U.S. Tightens Mortgage Lending Guidelines
A new set of rules intended to make U.S. mortgage terms clearer to borrowers recently went into effect and requires the final terms of a mortgage to be shown to borrowers at least three business days prior to the closing date. These guidelines come as part of the Dodd-Frank reforms geared toward combating the predatory lending techniques that contributed to the financial crisis of 2008.
Known as "know before you owe", the recently enacted guideline is intended to prevent American borrowers from making rushed decisions and entering into a mortgage loan without entirely understanding its terms. It's expected to safeguard borrowers from costly surprises at closing and prevent the so-called "bad players" from cutting corners.

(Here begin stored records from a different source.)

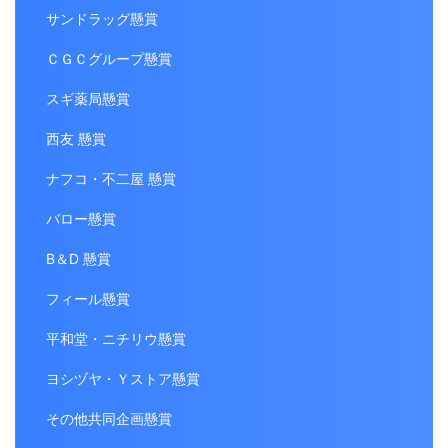
サンドラッグ懸賞
ＣＧＣグループ懸賞
スギ薬局懸賞
西友 懸賞
ナフコ・不二屋 懸賞
バロー懸賞
B＆D 懸賞
フィール懸賞
平和堂・ニチリウ懸賞
ヨシヅヤ・Ｙストア懸賞
その他共同企画懸賞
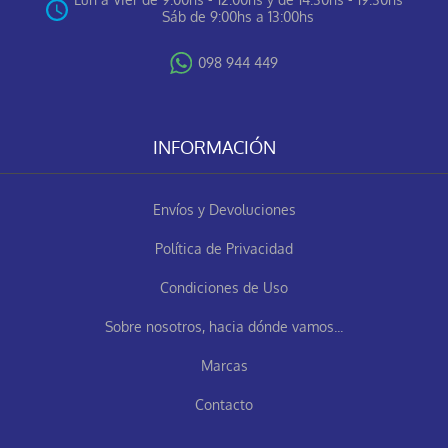
Sáb de 9:00hs a 13:00hs
098 944 449
INFORMACIÓN
Envíos y Devoluciones
Política de Privacidad
Condiciones de Uso
Sobre nosotros, hacia dónde vamos...
Marcas
Contacto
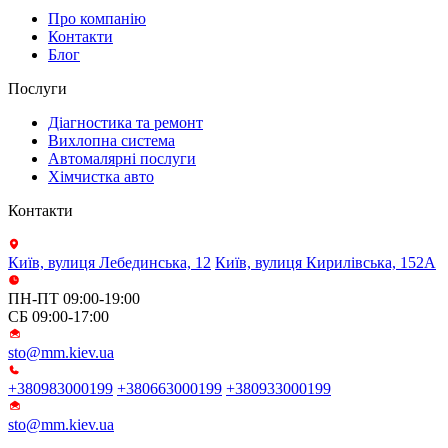
Про компанію
Контакти
Блог
Послуги
Діагностика та ремонт
Вихлопна система
Автомалярні послуги
Хімчистка авто
Контакти
Київ, вулиця Лебединська, 12
Київ, вулиця Кирилівська, 152А
ПН-ПТ 09:00-19:00
СБ 09:00-17:00
sto@mm.kiev.ua
+380983000199
+380663000199
+380933000199
sto@mm.kiev.ua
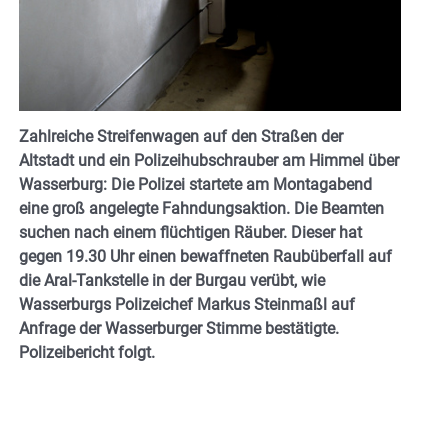
Zahlreiche Streifenwagen auf den Straßen der
Altstadt und ein Polizeihubschrauber am Himmel über
Wasserburg: Die Polizei startete am Montagabend
eine groß angelegte Fahndungsaktion. Die Beamten
suchen nach einem flüchtigen Räuber. Dieser hat
gegen 19.30 Uhr einen bewaffneten Raubüberfall auf
die Aral-Tankstelle in der Burgau verübt, wie
Wasserburgs Polizeichef Markus Steinmaßl auf
Anfrage der Wasserburger Stimme bestätigte.
Polizeibericht folgt.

This, like other Frank-Dodd reforms, is enforced by the Consumer Financial Protection Bureau (CFPB).
While the most recent release of mortgage tightening guidelines intends to ward off the risky behavior that eventually led to the financial crisis, it comes at a time when the U.S. home ownership rate is at a 50-year low. Those with weaker credit scores face great difficulty getting a mortgage, and seeing the problems they face, young millennials are renting instead of buying.
According to a Deutsche Bank note, tightened mortgage guidelines are making it more difficult to get a mortgage. At the start of the year, mortgage standards were already at a tight level, and they tightened modesty in the first half of the year.The organization expects additional tightening to come as a result of the recent guidelines set by the Federal Housing Administration. In the note, Deutsche Bank analysts said they believe consumer lending standards are tight overall, especially when it comes to mortgages, which accounts for 67% of all consumer debt. They believe this will continue to have a negative impact on economic growth and contribute to lower-for-longer interest rates.
This is apparent in the average FICO scores for Fannie Mae and Freddie Mac mortgages. The average score increased to 750 in the first half of 2015, up from the pre-crisis era score of 720. In the second quarter, the average score was up to 689 from 682 in 2014. These scores suggest that mortgage brokers and banks are putting restrictions that are stricter than federal guidelines on their loan packages.
For the many people who can't get approved for a mortgage as it is, these circumstances make it even more challenging. Those who can't get a mortgage may pursue seller-financed homes, in which the seller can sell their mortgage note to a firm specializing in buying mortgage notes after closing the sale.